Exercise: Return each of the entries below precisely, with no pictures in the result.

Collection entries:
■ ■ ■

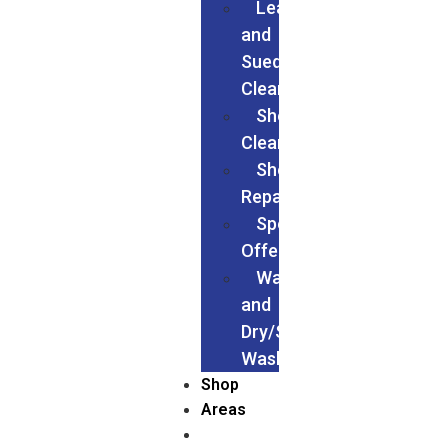
Leather
and
Suede
Cleaning
Shoes
Cleaning
Shoe
Repairs
Special
Offers
Wash
and
Dry/Service
Wash
Shop
Areas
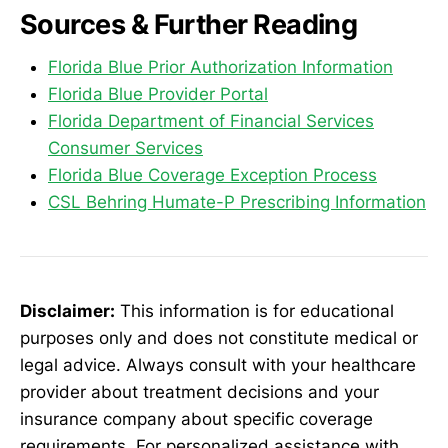
Sources & Further Reading
Florida Blue Prior Authorization Information
Florida Blue Provider Portal
Florida Department of Financial Services
Consumer Services
Florida Blue Coverage Exception Process
CSL Behring Humate-P Prescribing Information
Disclaimer:
This information is for educational
purposes only and does not constitute medical or
legal advice. Always consult with your healthcare
provider about treatment decisions and your
insurance company about specific coverage
requirements. For personalized assistance with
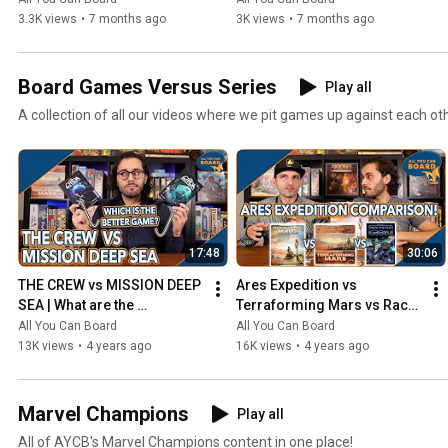
3.3K views
•
7 months ago
3K views
•
7 months ago
Board Games Versus Series
Play all
A collection of all our videos where we pit games up against each ot
17:48
30:06
THE CREW vs MISSION DEEP 
Ares Expedition vs 
SEA | What are the 
Terraforming Mars vs Race 
DIFFERENCES? | Which one 
for the Galaxy | Comparison 
All You Can Board
All You Can Board
is BETTER?
Review
13K views
•
4 years ago
16K views
•
4 years ago
Marvel Champions
Play all
All of AYCB's Marvel Champions content in one place!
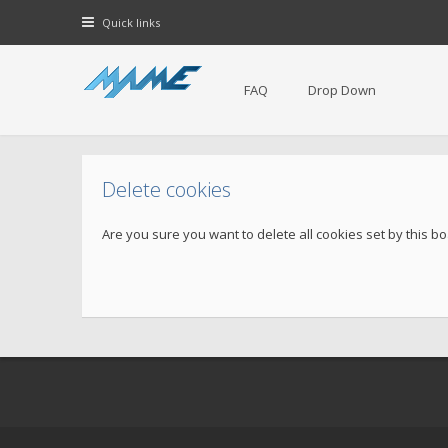
Quick links
FAQ
Drop Down
Delete cookies
Are you sure you want to delete all cookies set by this b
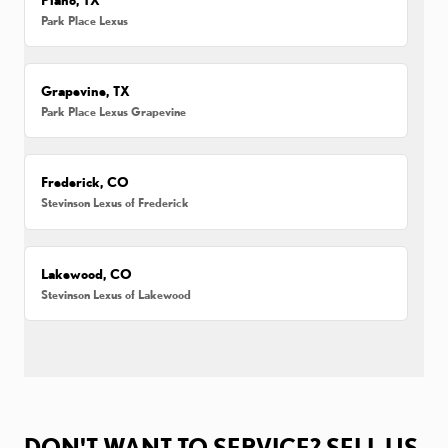
Park Place Lexus
Grapevine, TX
Park Place Lexus Grapevine
Frederick, CO
Stevinson Lexus of Frederick
Lakewood, CO
Stevinson Lexus of Lakewood
DON'T WANT TO SERVICE? SELL US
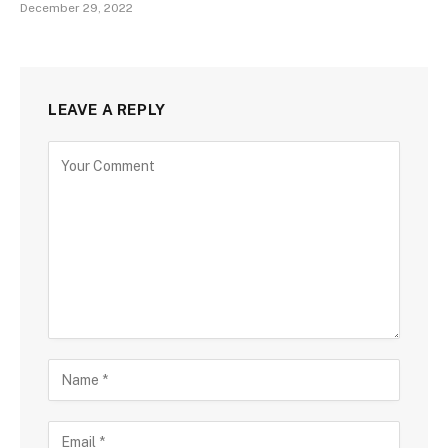
December 29, 2022
LEAVE A REPLY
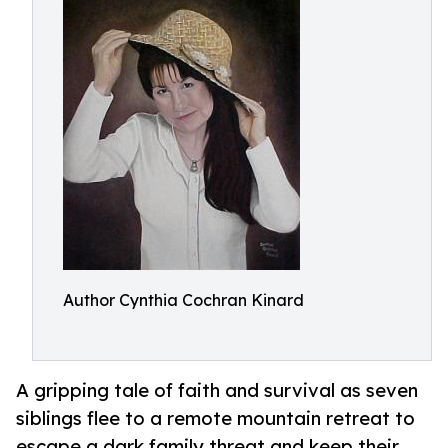
Author Cynthia Cochran Kinard
A gripping tale of faith and survival as seven
siblings flee to a remote mountain retreat to
escape a dark family threat and keep their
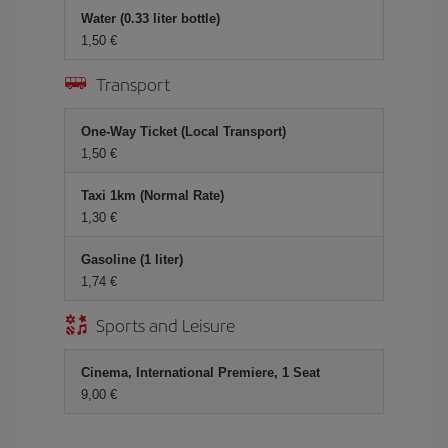
Water (0.33 liter bottle)
1,50 €
Transport
One-Way Ticket (Local Transport)
1,50 €
Taxi 1km (Normal Rate)
1,30 €
Gasoline (1 liter)
1,74 €
Sports and Leisure
Cinema, International Premiere, 1 Seat
9,00 €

■ ■ ■

Output for this exercise:
Leather
and
Suede
Cleaning
Shoes
Cleaning
Shoe
Repairs
Special
Offers
Wash
and
Dry/Service
Wash
Shop
Areas
Sources & Further Reading
Florida Blue Prior Authorization Information
Florida Blue Provider Portal
Florida Department of Financial Services
Consumer Services
Florida Blue Coverage Exception Process
CSL Behring Humate-P Prescribing Information
Disclaimer:
This information is for educational
purposes only and does not constitute medical or
legal advice. Always consult with your healthcare
provider about treatment decisions and your
insurance company about specific coverage
requirements. For personalized assistance with
3.3K views
•
7 months ago
3K views
•
7 months ago
Board Games Versus Series
Play all
A collection of all our videos where we pit games up against each ot
17:48
30:06
THE CREW vs MISSION DEEP 
Ares Expedition vs 
SEA | What are the 
Terraforming Mars vs Race 
DIFFERENCES? | Which one 
for the Galaxy | Comparison 
All You Can Board
All You Can Board
is BETTER?
Review
13K views
•
4 years ago
16K views
•
4 years ago
Marvel Champions
Play all
All of AYCB's Marvel Champions content in one place!
Quick links
FAQ
Drop Down
Delete cookies
Are you sure you want to delete all cookies set by this b
Park Place Lexus
Grapevine, TX
Park Place Lexus Grapevine
Frederick, CO
Stevinson Lexus of Frederick
Lakewood, CO
Stevinson Lexus of Lakewood
DON'T WANT TO SERVICE? SELL US
December 29, 2022
LEAVE A REPLY
Author Cynthia Cochran Kinard
A gripping tale of faith and survival as seven
siblings flee to a remote mountain retreat to
escape a dark family threat and keep their
Water (0.33 liter bottle)
1,50 €
Transport
One-Way Ticket (Local Transport)
1,50 €
Taxi 1km (Normal Rate)
1,30 €
Gasoline (1 liter)
1,74 €
Sports and Leisure
Cinema, International Premiere, 1 Seat
9,00 €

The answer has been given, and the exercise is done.